Vanitas le jauge. La lame de sa pupille lui passe dessus comme la pointe d'un couteau. Il cherche la faille, le doute. Une hésitation comme une carte mal placée qui ferait s'effondrer le château. Mais il ne trouvera rien, parce que Neo n'a pas de faiblesse.
— J'en parlerai à Aqua.
— Pourquoi ?
— Parce qu'elle va m'arracher la peau du visage et me donner à bouffer au vers, si je transforme quelqu'un sans lui demander la permission.
— Et si elle refuse ?
Le vampire déplie ses courtes jambes avant de s'approcher de lui. Il se penche, glisse comme un serpent sur ses cuisses et pose ses deux mains froides sur ses joues. Neo retient sa respiration.
— Si elle refuse, elle sera furieuse.
Il s'entend déglutir.
— Mais elle nous pardonnera d'ici une dizaine d'années.
Un sourire nouveau pointe sur sa bouche.
— Je te préviens, c'est irréversible. Un vampire reste un vampire, ou il se transforme en poussière. Mais tu ne retrouveras jamais ton humanité.
— J'en veux pas.
— Tu ne sais pas ce que tu dis.
Si, il sait. l'humanité, c'est toute la douleur qu'il prend pour un coup dans les côtes. C'est la fatigue d'une grippe, le froid de l'hiver qui lui ronge la peau. C'est le mépris des plus riches qui lui passent devant et les cadavres qu'il trouvait parfois dans les rues aux premières neiges, qui réveillaient toujours la même pensée : ça aurait pu être moi.

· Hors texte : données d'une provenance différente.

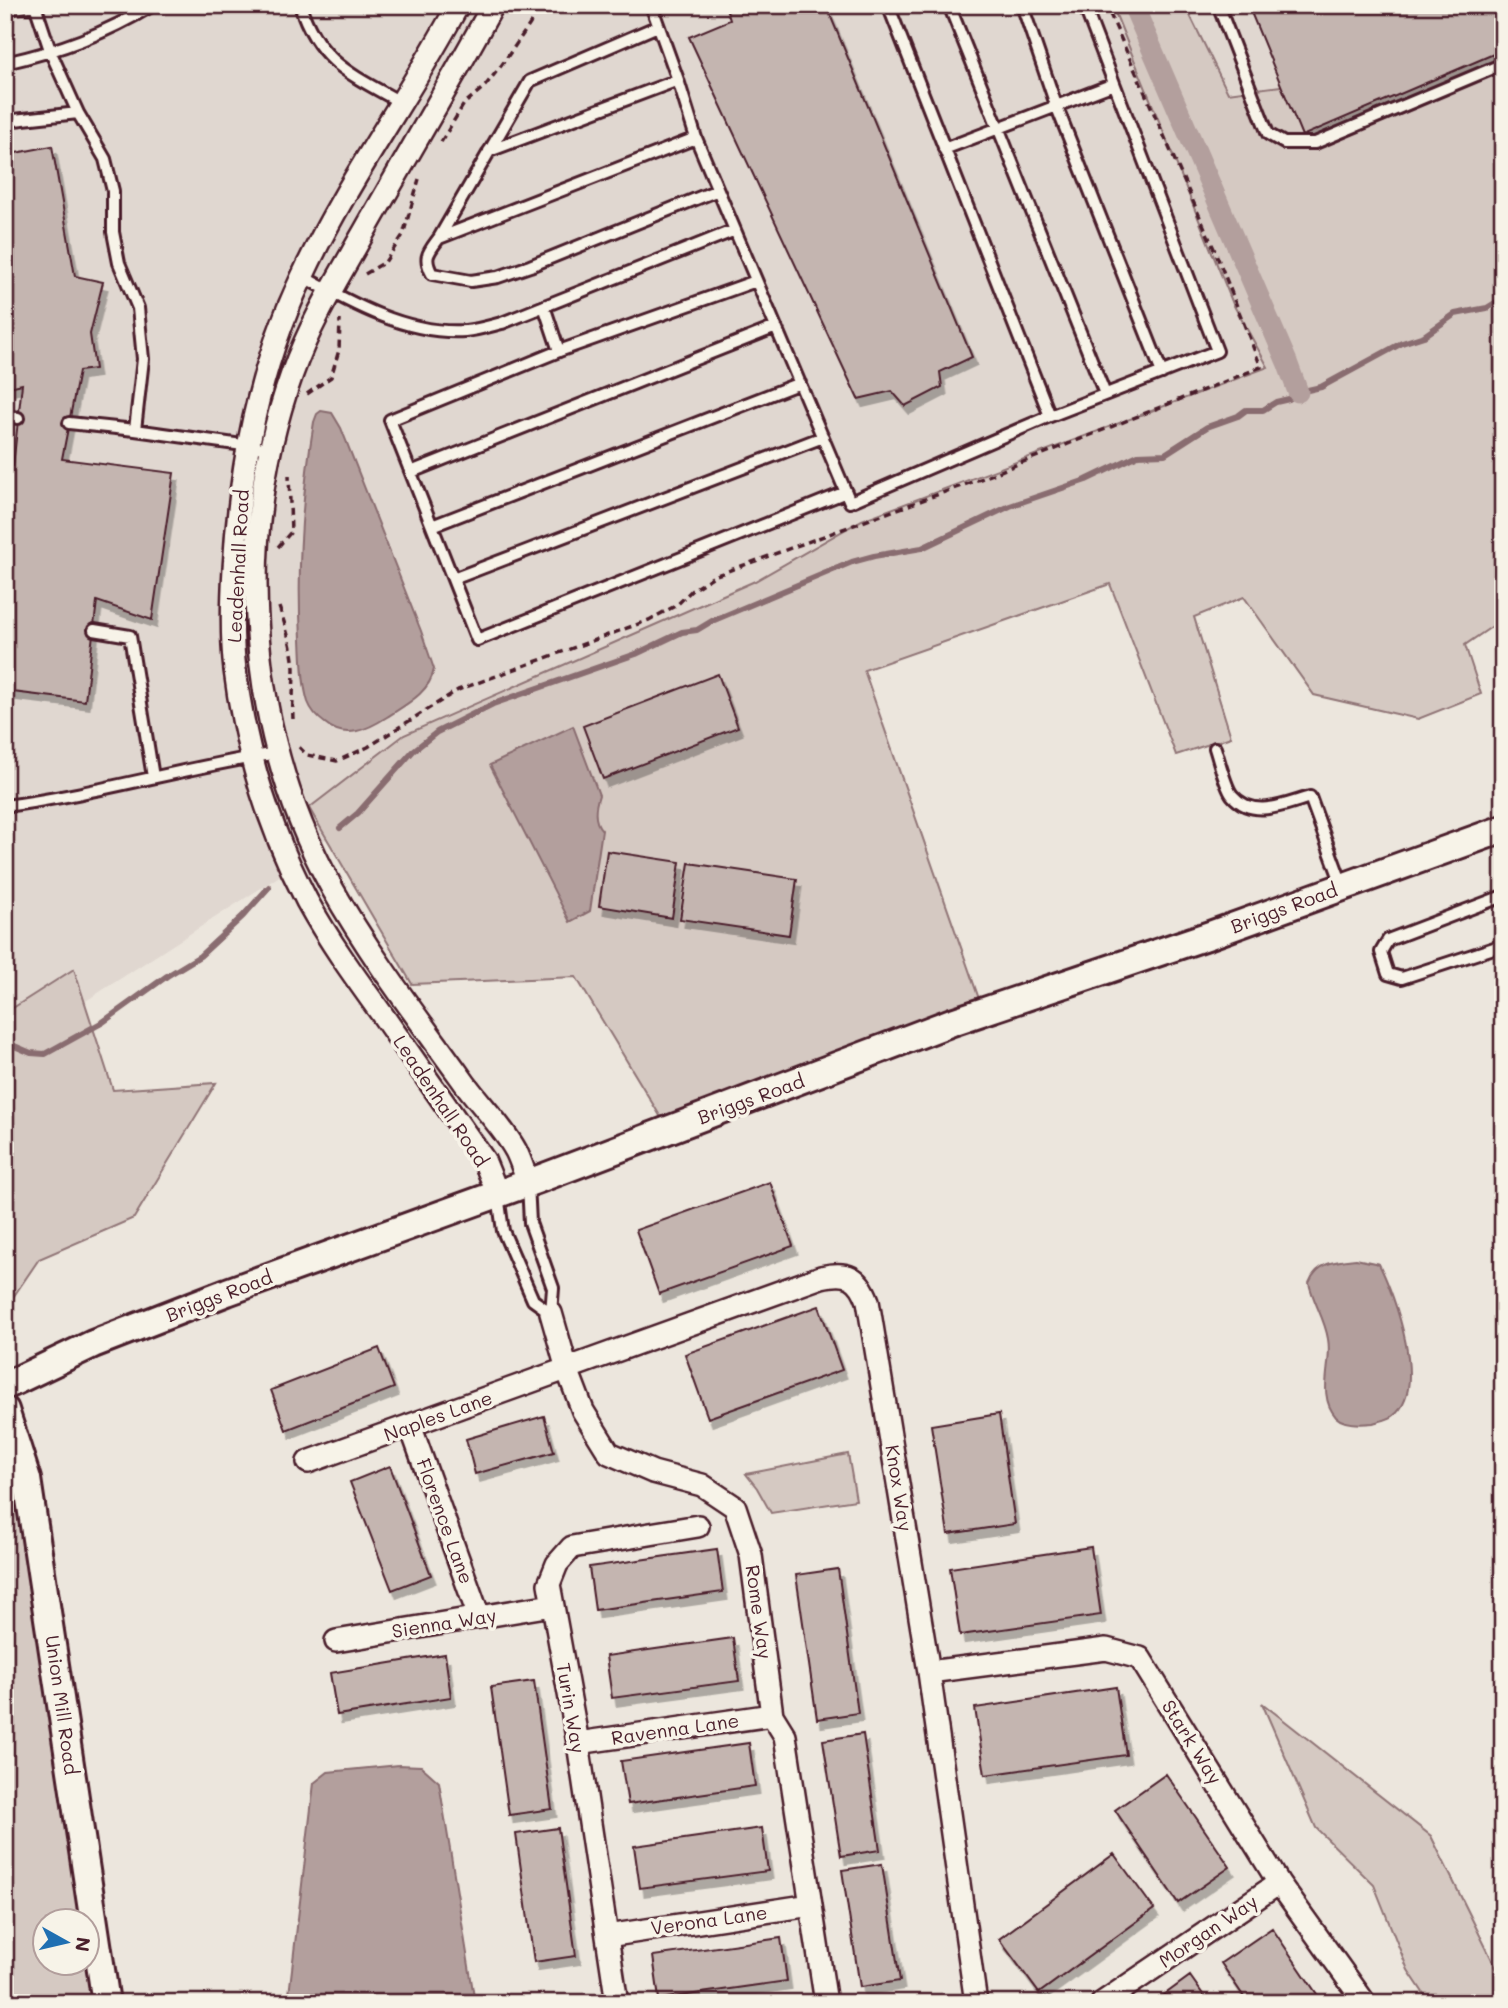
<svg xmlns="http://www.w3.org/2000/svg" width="1508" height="2008" font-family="Mali,sans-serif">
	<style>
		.built { fill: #e0d7d0 }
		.green { fill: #d5c9c2; stroke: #907476; stroke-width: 2; fill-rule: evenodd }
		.water { fill: #b39f9d; stroke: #896c6f; stroke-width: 2 }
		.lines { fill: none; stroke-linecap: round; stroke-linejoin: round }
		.stream { stroke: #896c6f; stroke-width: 6 }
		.canal { stroke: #b39f9d; stroke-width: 21 }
		.building { fill: #c4b5b0; stroke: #4a1f2b; stroke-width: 2; filter: url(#shadow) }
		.service-casing { stroke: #4a1f2b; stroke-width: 16 }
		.minor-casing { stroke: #4a1f2b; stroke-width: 26 }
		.tertiary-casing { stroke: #4a1f2b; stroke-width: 32 }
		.path { stroke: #4a1f2b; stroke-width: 3.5; stroke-dasharray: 7 5; stroke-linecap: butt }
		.service { stroke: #f7f3e8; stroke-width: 10 }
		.minor { stroke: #f7f3e8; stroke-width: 21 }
		.tertiary { stroke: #f7f3e8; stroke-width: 26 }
		.labels { text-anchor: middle; stroke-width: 7; stroke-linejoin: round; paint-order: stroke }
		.street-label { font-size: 19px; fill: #4a1f2b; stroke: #f7f3e8 }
	</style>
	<defs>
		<filter id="shadow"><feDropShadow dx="4.5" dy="8" stdDeviation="0" flood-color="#0004"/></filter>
	</defs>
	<rect width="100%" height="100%" fill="#ece6dd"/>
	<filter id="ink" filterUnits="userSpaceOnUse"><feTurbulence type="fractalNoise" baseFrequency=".0143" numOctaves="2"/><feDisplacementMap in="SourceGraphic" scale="14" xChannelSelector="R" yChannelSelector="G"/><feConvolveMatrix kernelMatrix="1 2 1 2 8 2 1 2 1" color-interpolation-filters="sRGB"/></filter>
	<g filter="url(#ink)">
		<!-- built -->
		<path class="built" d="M5 5H1503V313L449 734 292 868 64 1015 5 1030Z"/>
		<!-- green -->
		<path class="green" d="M1112 5H1185L1228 93 1423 67 1503 26V619L1465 645 1481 694 1418 719 1314 695 1244 597 1194 617 1231 737 1176 755 1110 584 864 670 986 1019 668 1129 576 977 412 984 309 808 404 735 755 581 862 520 1268 367 1233 304Z
			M74 969 113 1090 216 1083 134 1218 39 1259 5 1309V1013Z
			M5 1410 102 2003H5ZM46 1920H88V1962H46Z
			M848 1454 856 1500 771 1513 757 1488 746 1474Z
			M1262 1703 1431 1836 1503 1982V2003H1430L1408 1970 1374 1885 1316 1828Z"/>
		<!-- water -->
		<path class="water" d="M321 411 332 413 341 428 421 631 434 669C430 693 405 705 387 717 367 730 345 740 325 723 318 718 311 710 308 702 302 683 302 659 301 639 297 566 302 494 314 422L317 414Z
			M573 726 599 795C595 807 593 821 602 830L590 911 570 922 490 765Z
			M1356 1259 1379 1264C1395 1296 1429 1390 1393 1416 1388 1420 1379 1421 1373 1423 1363 1424 1344 1425 1336 1417 1316 1394 1333 1364 1328 1339 1325 1319 1313 1302 1309 1283 1317 1262 1336 1261 1356 1259Z
			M399 1765 421 1766 439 1782 475 2003H288L314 1783 328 1772Z"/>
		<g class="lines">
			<!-- stream -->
			<path class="stream" d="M340 828 358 813 413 751 437 732 493 704 636 654 682 632 697 630 712 621 852 562 874 556 922 548 1010 506 1086 480 1138 455 1165 454 1207 427 1238 416 1246 410H1263L1276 402 1289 399 1299 392 1321 387 1402 343 1424 336 1455 314 1487 308 1503 298
				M5 1042 31 1053 45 1054 103 1022 167 976 200 956 243 916 269 887"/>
			<!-- canal -->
			<path class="canal" d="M1133 5 1287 362 1298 392"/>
		</g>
		<!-- building -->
		<path class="building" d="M725 5H826L972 357 940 372 942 387 905 406 892 391 858 399 689 37 730 20Z
			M1248 5H1503V50L1302 136Z
			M52 146 75 276 103 282 90 334 95 369 79 371 62 459 174 473 152 620 97 601 85 701 5 691V465L13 466 22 384 5 388V155Z
			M718 674 738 727 603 779 583 726Z
			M607 851 680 862 672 918 599 906Z
			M689 863 797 879 789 935 680 919Z
			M770 1182 793 1246 659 1294 636 1230Z
			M819 1306 842 1370 708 1418 685 1354Z
			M379 1348 394 1388 286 1430 271 1390Z
			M999 1414 1015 1524 948 1534 931 1425Z
			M544 1416 554 1452 475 1474 466 1439Z
			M390 1466 431 1575 392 1590 350 1482Z
			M1091 1547 1101 1615 960 1635 950 1568Z
			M717 1549 723 1592 595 1610 589 1567Z
			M838 1569 858 1713 817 1719 796 1575Z
			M733 1638 739 1681 612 1698 606 1656Z
			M445 1654 451 1697 337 1715 330 1673Z
			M534 1681 552 1809 509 1815 491 1687Z
			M1116 1687 1126 1755 985 1775 975 1708Z
			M863 1734 880 1850 841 1856 823 1740Z
			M749 1743 755 1786 628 1804 621 1761Z
			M1166 1774 1230 1867 1178 1903 1115 1810Z
			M558 1828 576 1956 534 1962 516 1834Z
			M762 1828 768 1871 640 1888 634 1846Z
			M1114 1854 1154 1909 1039 1993 999 1939Z
			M882 1864 900 1981 860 1987 842 1870Z
			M1272 1928 1323 2003H1248L1221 1963Z
			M781 1938 787 1981 659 1999 653 1956Z
			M1190 1976 1209 2003H1153Z"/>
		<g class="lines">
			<!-- service casing -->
			<g class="service-casing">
				<path id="service" d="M35 5 51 53 78 113 105 159 113 191V232L119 263 138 308 143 359 135 430 271 449
					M300 5C318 62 352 75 400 102
					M651 5 678 80 696 138 850 502 1050 416 888 5
					M949 5 1105 394
					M1022 5 1056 105 1162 373
					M1218 5 1268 134 1284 143H1315L1503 64
					M5 9 37 5
					M658 26 530 81 439 238 696 138
					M5 63C59 51 105 34 153 5
					M5 121 78 113
					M944 149 1114 84
					M489 151 678 80
					M439 238C428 253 423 257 432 274L471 281 498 277 530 266 718 190
					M302 276C350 303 408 335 465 331 477 330 490 326 502 323L735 230
					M544 306 559 351 756 281
					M559 351 390 420 477 640 846 492
					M5 416 18 418
					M1050 416 1217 351 1084 5
					M69 423 135 430
					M411 472 776 327
					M432 526 800 383
					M453 579 823 437
					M94 630 130 636 153 777
					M1215 748C1219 760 1225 786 1232 795 1253 820 1285 804 1310 797L1343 887
					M5 806C97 794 186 767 277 753
					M1503 896 1388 940 1381 952 1388 974 1402 978 1503 945
					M528 1183 530 1223 553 1288 551 1313
					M498 1195 503 1231 533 1300 551 1313"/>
			</g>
			<!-- minor casing -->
			<g class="minor-casing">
				<path id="minor" d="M458 5C409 97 346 182 302 277 258 369 240 467 234 568 232 601 231 637 235 670 245 750 270 830 307 901 329 941 355 977 381 1013 415 1062 450 1111 484 1160L497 1192
					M493 5C450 84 404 161 360 239 335 283 309 326 292 374 233 539 247 734 332 888 369 954 417 1017 461 1078 478 1103 502 1125 516 1151 521 1161 524 1172 528 1182
					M551 1313 567 1369 583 1411 609 1453 653 1472 702 1485 735 1507 751 1555 772 1715 785 1736 826 2003
					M410 1425 479 1617
					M308 1462 821 1277C847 1271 859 1276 868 1301L929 1672 976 2003
					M336 1641 552 1605
					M929 1672 1106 1649 1140 1658 1279 1883 1365 2003
					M578 1743 772 1715
					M607 1936 811 1905
					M617 2003 578 1743 549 1584 557 1564 572 1547 698 1526
					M1102 2003 1279 1883"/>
			</g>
			<!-- tertiary casing -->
			<g class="tertiary-casing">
				<path id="tertiary" d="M5 1386 93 1344 227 1292 539 1179 952 1022 1210 935 1503 829
					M5 1410 27 1479 106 2003"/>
			</g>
			<!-- path -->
			<path class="path" d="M441 142 464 104 485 86 501 66 530 24 538 5
				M365 274 385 262 403 235 419 179
				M307 394 331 377 339 350 340 320
				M278 547 291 532 289 475
				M279 607C286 627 292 646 294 668 294 685 292 702 293 719
				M299 747 307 755 337 761 368 747 458 690 649 620 677 605 692 590 714 576 983 478 1261 367 1215 251 1106 5"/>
			<!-- service -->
			<use href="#service" class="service"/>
			<!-- minor -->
			<use href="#minor" class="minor"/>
			<!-- tertiary -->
			<use href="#tertiary" class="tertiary"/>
		</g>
	</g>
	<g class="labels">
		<!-- street labels -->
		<g class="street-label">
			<text transform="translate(238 566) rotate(-87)" y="7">Leadenhall Road</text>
			<text transform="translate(1284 908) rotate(-20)" y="7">Briggs Road</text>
			<text transform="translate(751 1099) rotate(-20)" y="7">Briggs Road</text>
			<text transform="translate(441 1101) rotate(56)" y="7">Leadenhall Road</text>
			<text transform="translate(219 1296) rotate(-21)" y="7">Briggs Road</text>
			<text transform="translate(438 1416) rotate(-20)" y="7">Naples Lane</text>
			<text transform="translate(899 1488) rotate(81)" y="7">Knox Way</text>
			<text transform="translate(445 1521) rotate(70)" y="7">Florence Lane</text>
			<text transform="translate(759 1612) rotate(82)" y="7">Rome Way</text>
			<text transform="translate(444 1623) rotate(-9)" y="7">Sienna Way</text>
			<text transform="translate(62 1705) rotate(82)" y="7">Union Mill Road</text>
			<text transform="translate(571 1708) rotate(80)" y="7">Turin Way</text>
			<text transform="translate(675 1729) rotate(-8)" y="7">Ravenna Lane</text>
			<text transform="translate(1192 1742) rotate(58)" y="7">Stark Way</text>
			<text transform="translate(709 1920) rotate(-8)" y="7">Verona Lane</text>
			<text transform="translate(1208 1931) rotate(-34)" y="7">Morgan Way</text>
		</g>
	</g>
	<!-- margin -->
	<rect width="1508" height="2008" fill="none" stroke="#f7f3e8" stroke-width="28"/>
	<rect x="14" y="14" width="1480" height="1980" fill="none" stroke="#4a1f2b" stroke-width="2.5" filter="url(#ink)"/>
	<!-- north arrow -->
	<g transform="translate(66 1942) rotate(98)"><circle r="33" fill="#f7f3e8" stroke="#b29e9c" stroke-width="2"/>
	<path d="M0-5L12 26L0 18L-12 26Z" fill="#1f6fb2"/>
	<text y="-10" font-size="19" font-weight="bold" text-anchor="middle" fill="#4a1f2b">N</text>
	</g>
</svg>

S'il peut troquer tout ça pour une immortalité neuve, alors il le fait sans hésiter. Il veut bien vendre son âme au diable. Il l'a sur les genoux, et il ne lui fait pas peur.
— Embrasse-moi.
D'abord, il croit que Vanitas va pour obtempérer. Il le sent qui se penche, balade son souffle le long de sa bouche comme un avant-goût de l'enfer. Mais son rire résonne.
— Et si je refuse ?
Neo ne lui en laisse pas la possibilité. Il attrape sa nuque et il presse d'un coup sa bouche contre la sienne.
xoxoxox
— Je te préviens, ce ne sera pas une partie plaisir.
— Abrège Aqua. Il ne changera pas d'avis, Vanitas raille.
La vampiresse joint ses mains en signe d'impatience. Elle n'accorde même pas un regard au démon qui s'agite près d'elle.
— Je crains pas la douleur, Neo lâche.
— Je ne te parle pas de douleur. La transformation est parfaitement supportable à ce niveau.
Elle s'appuie contre la fenêtre ouverte, et la lune court sur ses jambes. Sa peau à l'air si fine. Un rien pourrait la couper, et pourtant, la seule nature d'Aqua la rend invulnérable au danger. C'est ça qu'il veut. Cette force insoupçonnable, ce bouclier invisible entre lui et le commun des mortels. Figer le temps qui le sépare de Vanitas.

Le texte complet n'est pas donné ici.